AIM OF THE TASK
Set down each line of the material that follows, exactly, with no pictures.

··· PROVIDED ENTRIES

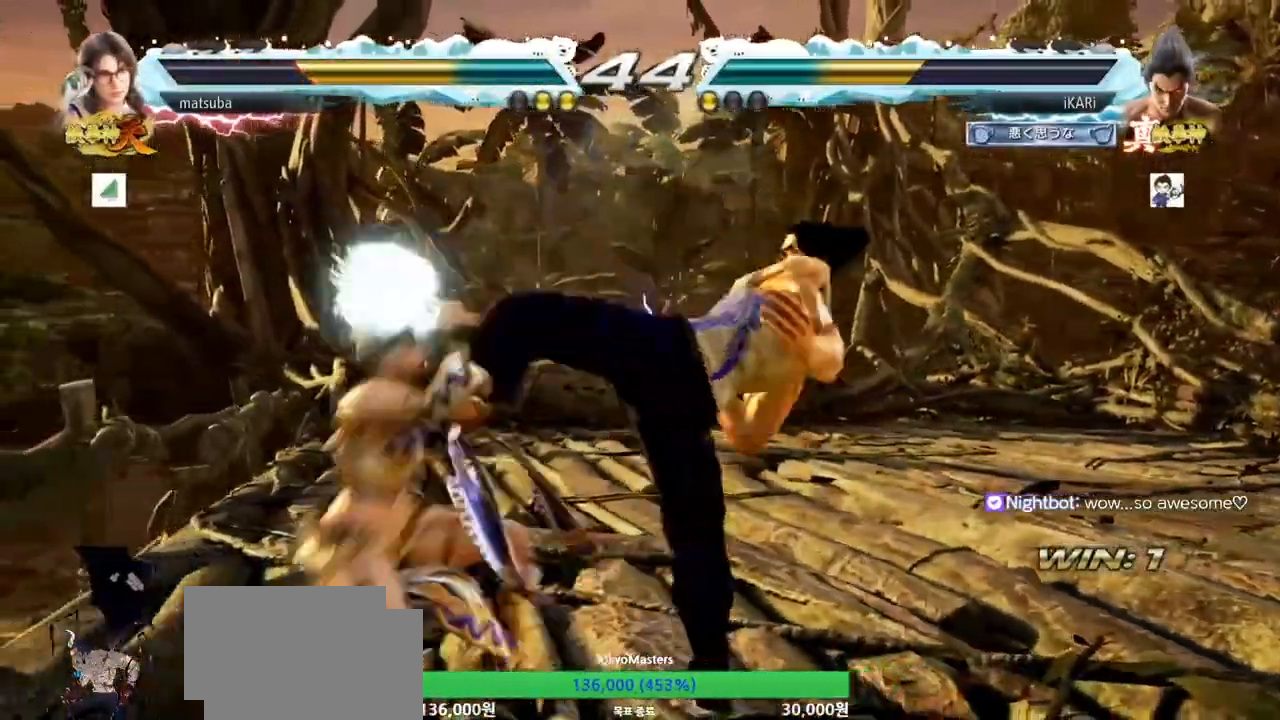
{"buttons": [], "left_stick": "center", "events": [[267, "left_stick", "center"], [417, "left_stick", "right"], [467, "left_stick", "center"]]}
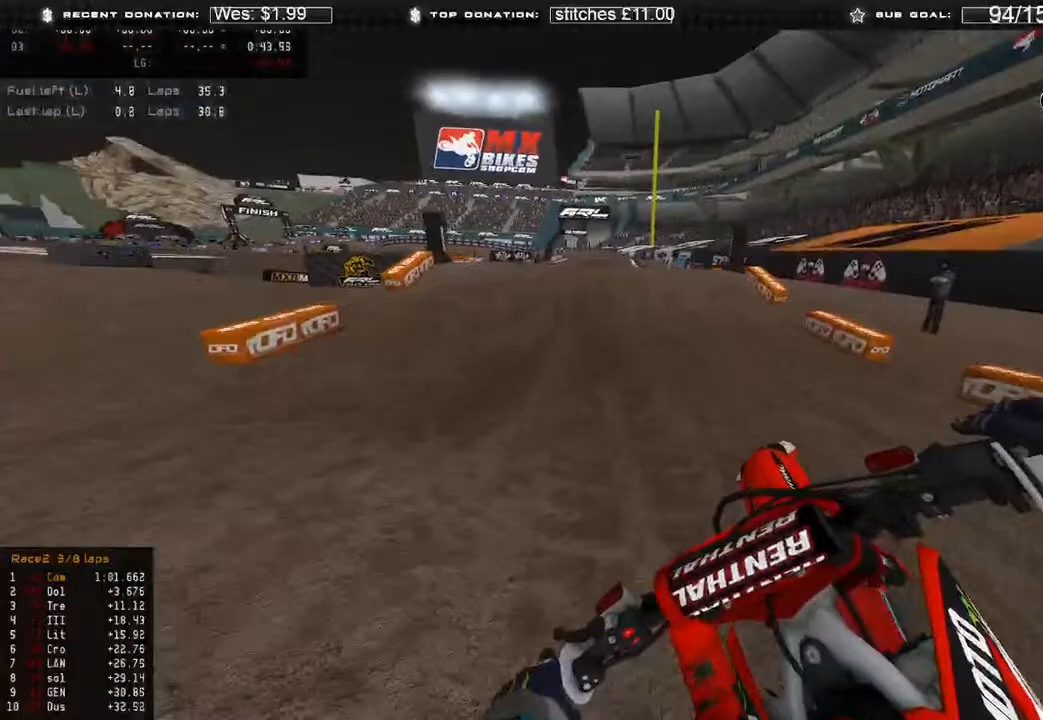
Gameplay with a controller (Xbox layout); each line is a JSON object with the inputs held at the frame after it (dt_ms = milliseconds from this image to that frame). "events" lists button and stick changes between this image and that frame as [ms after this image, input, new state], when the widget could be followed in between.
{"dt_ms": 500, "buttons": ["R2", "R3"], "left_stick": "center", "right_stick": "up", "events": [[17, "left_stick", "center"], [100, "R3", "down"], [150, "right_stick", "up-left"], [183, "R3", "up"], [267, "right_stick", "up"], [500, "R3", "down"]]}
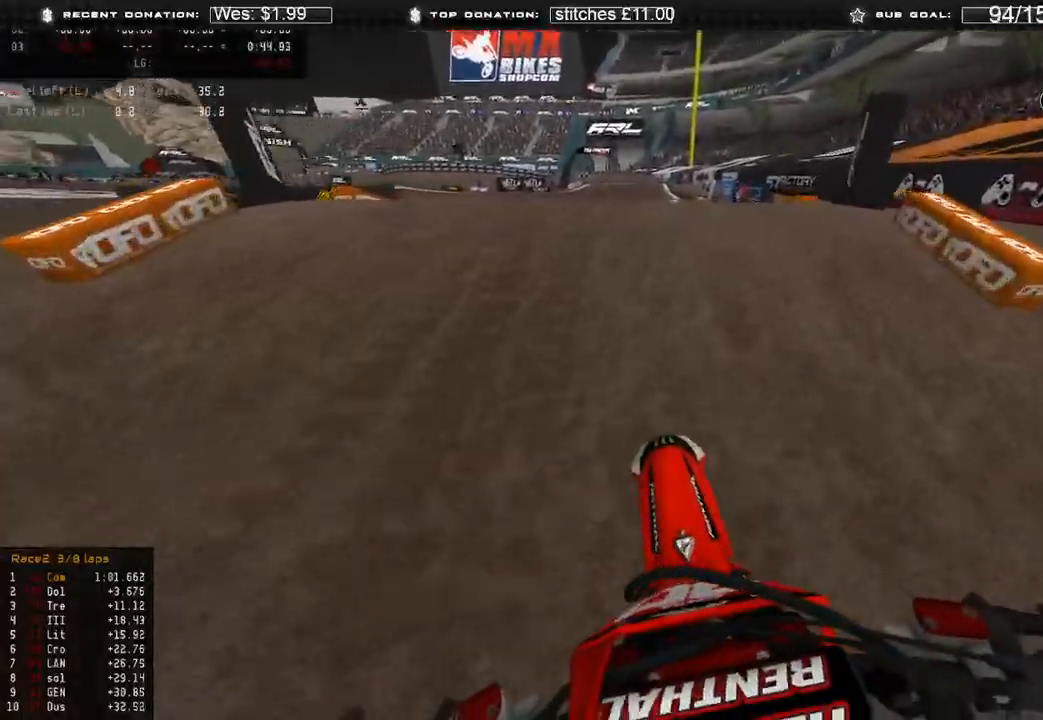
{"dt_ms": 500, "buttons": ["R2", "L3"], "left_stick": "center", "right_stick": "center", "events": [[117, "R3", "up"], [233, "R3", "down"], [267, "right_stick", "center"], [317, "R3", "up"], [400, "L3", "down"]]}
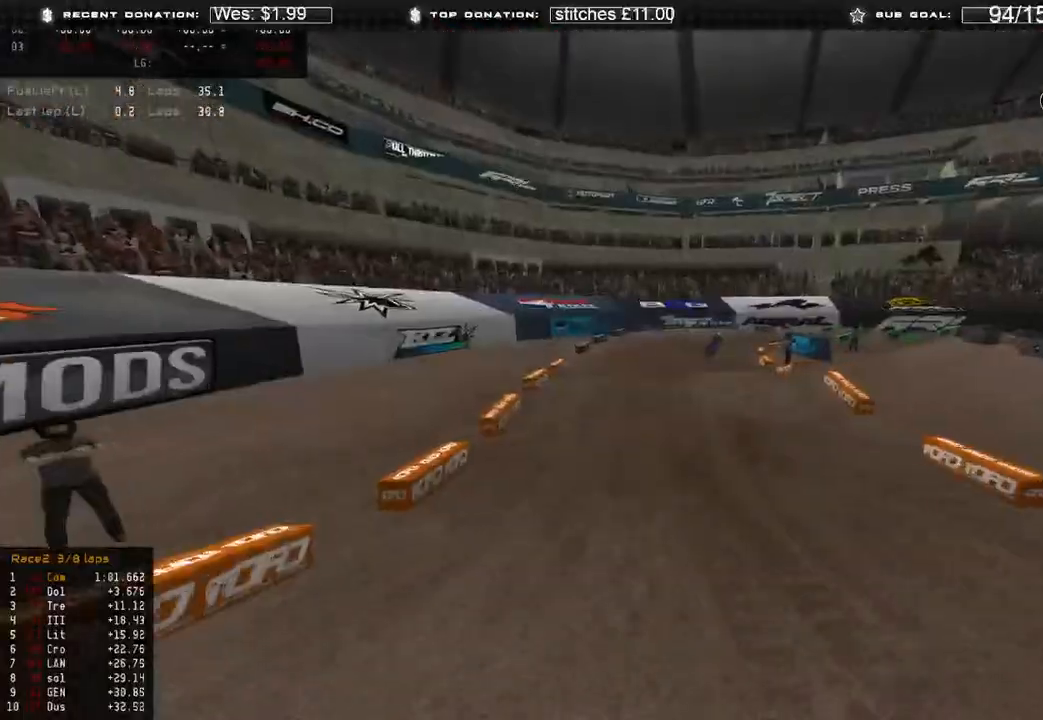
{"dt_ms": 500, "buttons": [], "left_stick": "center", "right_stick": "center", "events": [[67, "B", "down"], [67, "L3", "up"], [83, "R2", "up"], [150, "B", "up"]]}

······

THE COMPLETED TASK
{"buttons": [], "left_stick": "center", "events": [[267, "left_stick", "center"], [417, "left_stick", "right"], [467, "left_stick", "center"]]}
Gameplay with a controller (Xbox layout); each line is a JSON object with the inputs held at the frame after it (dt_ms = milliseconds from this image to that frame). "events" lists button and stick changes between this image and that frame as [ms after this image, input, new state], when the widget could be followed in between.
{"dt_ms": 500, "buttons": ["R2", "R3"], "left_stick": "center", "right_stick": "up", "events": [[17, "left_stick", "center"], [100, "R3", "down"], [150, "right_stick", "up-left"], [183, "R3", "up"], [267, "right_stick", "up"], [500, "R3", "down"]]}
{"dt_ms": 500, "buttons": ["R2", "L3"], "left_stick": "center", "right_stick": "center", "events": [[117, "R3", "up"], [233, "R3", "down"], [267, "right_stick", "center"], [317, "R3", "up"], [400, "L3", "down"]]}
{"dt_ms": 500, "buttons": [], "left_stick": "center", "right_stick": "center", "events": [[67, "B", "down"], [67, "L3", "up"], [83, "R2", "up"], [150, "B", "up"]]}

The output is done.